The AI solution has already proven that it can beat some of the best poker players in the industry
Artificial intelligence (AI) may have seemed something more futuristic than realistic just a few short years ago, but it has evolved significantly since then. Teams of experts around the world have been diligently advancing the technology and it is now reaching levels that some could even equate to self-awareness. One of the most notable AI solutions developed, DeepStack, is so far ahead that, in 2016, it proved its worth by teaching itself how to play poker. Not only did it learn, but it beat some of the greatest poker players around.
DeepStack is capable of interpreting “imperfect” information to make better decisions. According to its developers, it “doesn’t need to reason about the entire remainder of the game because it substitutes computation beyond a certain depth with a fast approximate estimate, DeepStack’s ‘intuition’ – a gut feeling of the value of holding any possible private cards in any possible poker situation.”
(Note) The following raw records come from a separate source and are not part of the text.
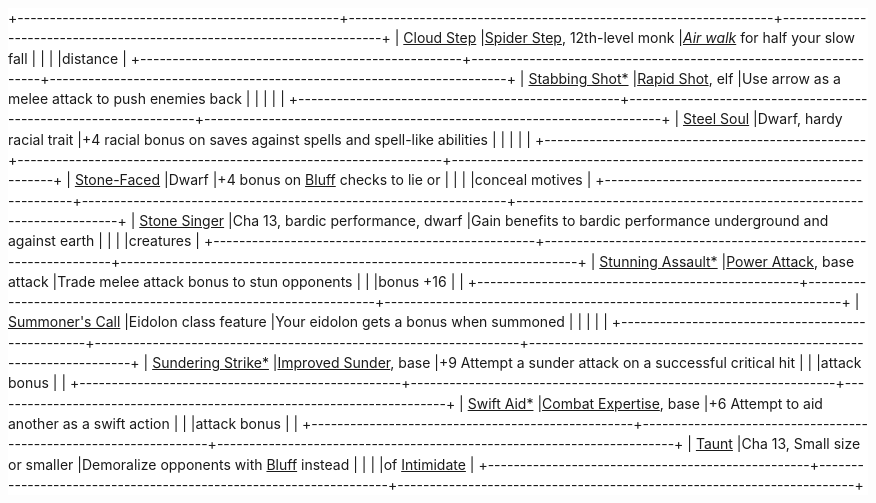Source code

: +--------------------------------------------------+------------------------------------------------------------------+-----------------------------------------------------------------------+
| [Cloud Step](#cloud-step)                        |[Spider Step](#spider-step), 12th-level monk                      |*[Air walk](../spells/airWalk.html#_air-walk)* for half your slow fall |
|                                                  |                                                                  |distance                                                               |
+--------------------------------------------------+------------------------------------------------------------------+-----------------------------------------------------------------------+
| [Stabbing Shot\*](#stabbing-shot)                |[Rapid Shot](../feats.html#_rapid-shot), elf                      |Use arrow as a melee attack to push enemies back                       |
|                                                  |                                                                  |                                                                       |
+--------------------------------------------------+------------------------------------------------------------------+-----------------------------------------------------------------------+
| [Steel Soul](#steel-soul)                        |Dwarf, hardy racial trait                                         |+4 racial bonus on saves against spells and spell-like abilities       |
|                                                  |                                                                  |                                                                       |
+--------------------------------------------------+------------------------------------------------------------------+-----------------------------------------------------------------------+
| [Stone-Faced](#stone-faced)                      |Dwarf                                                             |+4 bonus on [Bluff](../skills/bluff.html#_bluff) checks to lie or      |
|                                                  |                                                                  |conceal motives                                                        |
+--------------------------------------------------+------------------------------------------------------------------+-----------------------------------------------------------------------+
| [Stone Singer](#stone-singer)                    |Cha 13, bardic performance, dwarf                                 |Gain benefits to bardic performance underground and against earth      |
|                                                  |                                                                  |creatures                                                              |
+--------------------------------------------------+------------------------------------------------------------------+-----------------------------------------------------------------------+
| [Stunning Assault\*](#stunning-assault)          |[Power Attack](../feats.html#_power-attack), base attack          |Trade melee attack bonus to stun opponents                             |
|                                                  |bonus +16                                                         |                                                                       |
+--------------------------------------------------+------------------------------------------------------------------+-----------------------------------------------------------------------+
| [Summoner's Call](#summoner's-call)              |Eidolon class feature                                             |Your eidolon gets a bonus when summoned                                |
|                                                  |                                                                  |                                                                       |
+--------------------------------------------------+------------------------------------------------------------------+-----------------------------------------------------------------------+
| [Sundering Strike\*](#sundering-strike)          |[Improved Sunder](../feats.html#_improved-sunder), base           |+9 Attempt a sunder attack on a successful critical hit                |
|                                                  |attack bonus                                                      |                                                                       |
+--------------------------------------------------+------------------------------------------------------------------+-----------------------------------------------------------------------+
| [Swift Aid\*](#swift-aid)                        |[Combat Expertise](../feats.html#_combat-expertise), base         |+6 Attempt to aid another as a swift action                            |
|                                                  |attack bonus                                                      |                                                                       |
+--------------------------------------------------+------------------------------------------------------------------+-----------------------------------------------------------------------+
| [Taunt](#taunt)                                  |Cha 13, Small size or smaller                                     |Demoralize opponents with [Bluff](../skills/bluff.html#_bluff) instead |
|                                                  |                                                                  |of [Intimidate](../skills/intimidate.html#_intimidate)                 |
+--------------------------------------------------+------------------------------------------------------------------+-----------------------------------------------------------------------+
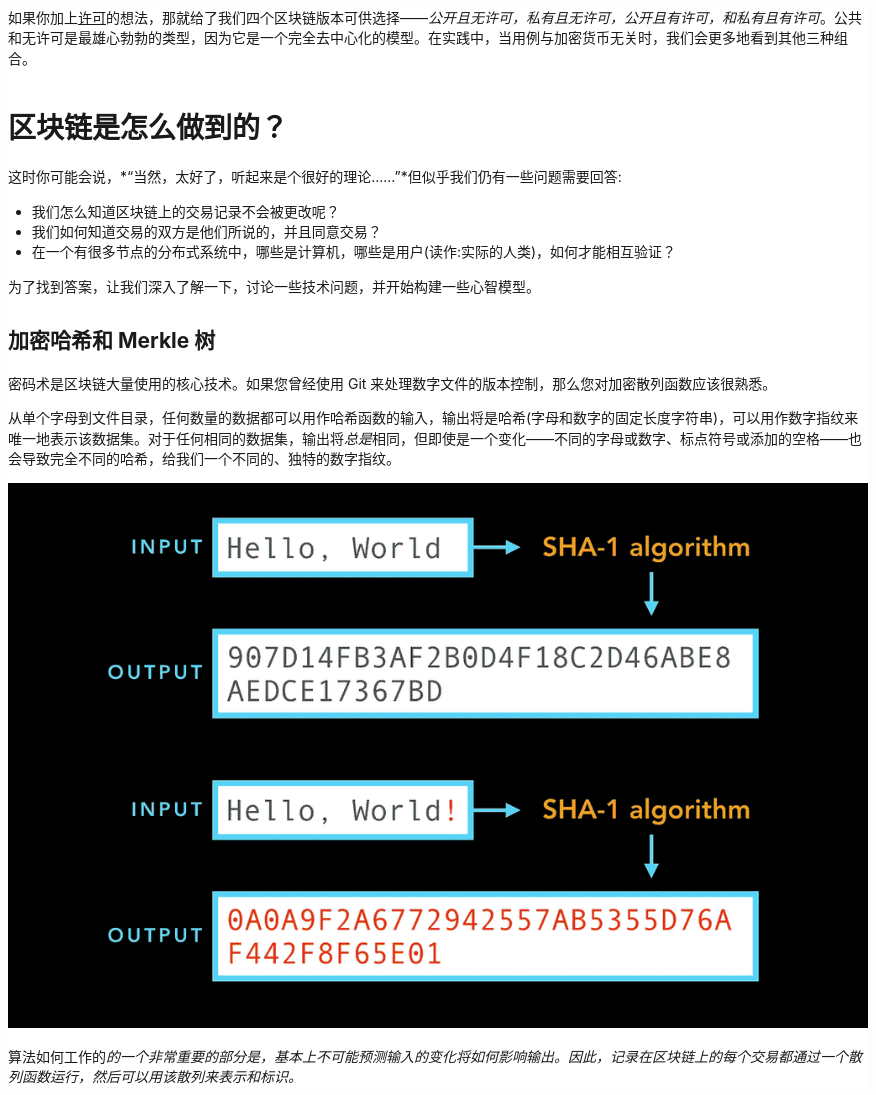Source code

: 如果你加上[许可](/@akadiyala/nuances-between-permissionless-and-permissioned-blockchains-f5b566f5d483)的想法，那就给了我们四个区块链版本可供选择——*公开且无许可，私有且无许可，公开且有许可，*和*私有且有许可*。公共和无许可是最雄心勃勃的类型，因为它是一个完全去中心化的模型。在实践中，当用例与加密货币无关时，我们会更多地看到其他三种组合。

# 区块链是怎么做到的？

这时你可能会说，*“当然，太好了，听起来是个很好的理论……”*但似乎我们仍有一些问题需要回答:

*   我们怎么知道区块链上的交易记录不会被更改呢？
*   我们如何知道交易的双方是他们所说的，并且同意交易？
*   在一个有很多节点的分布式系统中，哪些是计算机，哪些是用户(读作:实际的人类)，如何才能相互验证？

为了找到答案，让我们深入了解一下，讨论一些技术问题，并开始构建一些心智模型。

## 加密哈希和 Merkle 树

密码术是区块链大量使用的核心技术。如果您曾经使用 Git 来处理数字文件的版本控制，那么您对加密散列函数应该很熟悉。

从单个字母到文件目录，任何数量的数据都可以用作哈希函数的输入，输出将是哈希(字母和数字的固定长度字符串)，可以用作数字指纹来唯一地表示该数据集。对于任何相同的数据集，输出将*总是*相同，但即使是一个变化——不同的字母或数字、标点符号或添加的空格——也会导致完全不同的哈希，给我们一个不同的、独特的数字指纹。

![](img/a5fdac70db048fdff7c99cf4cd5a820c.png)

算法如何工作的*的一个非常重要的部分是，基本上不可能预测输入的变化将如何影响输出。因此，记录在区块链上的每个交易都通过一个散列函数运行，然后可以用该散列来表示和标识。*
The results showed how the AI can be used to avoid reasoning and automatically train itself to improve. After DeepStack had completed 44,852 games, its results were ten times greater than what most poker pros considerable a sizable winning margin. It was the first theoretically sound application of heuristic search methods in imperfect games, and revolutionized how the world viewed the capabilities of AI in real-world applications. This has already become the basis for new AI solutions and provided evidence for the technology’s ability to develop its own “neuron” networks to be able to think and solve problems autonomously.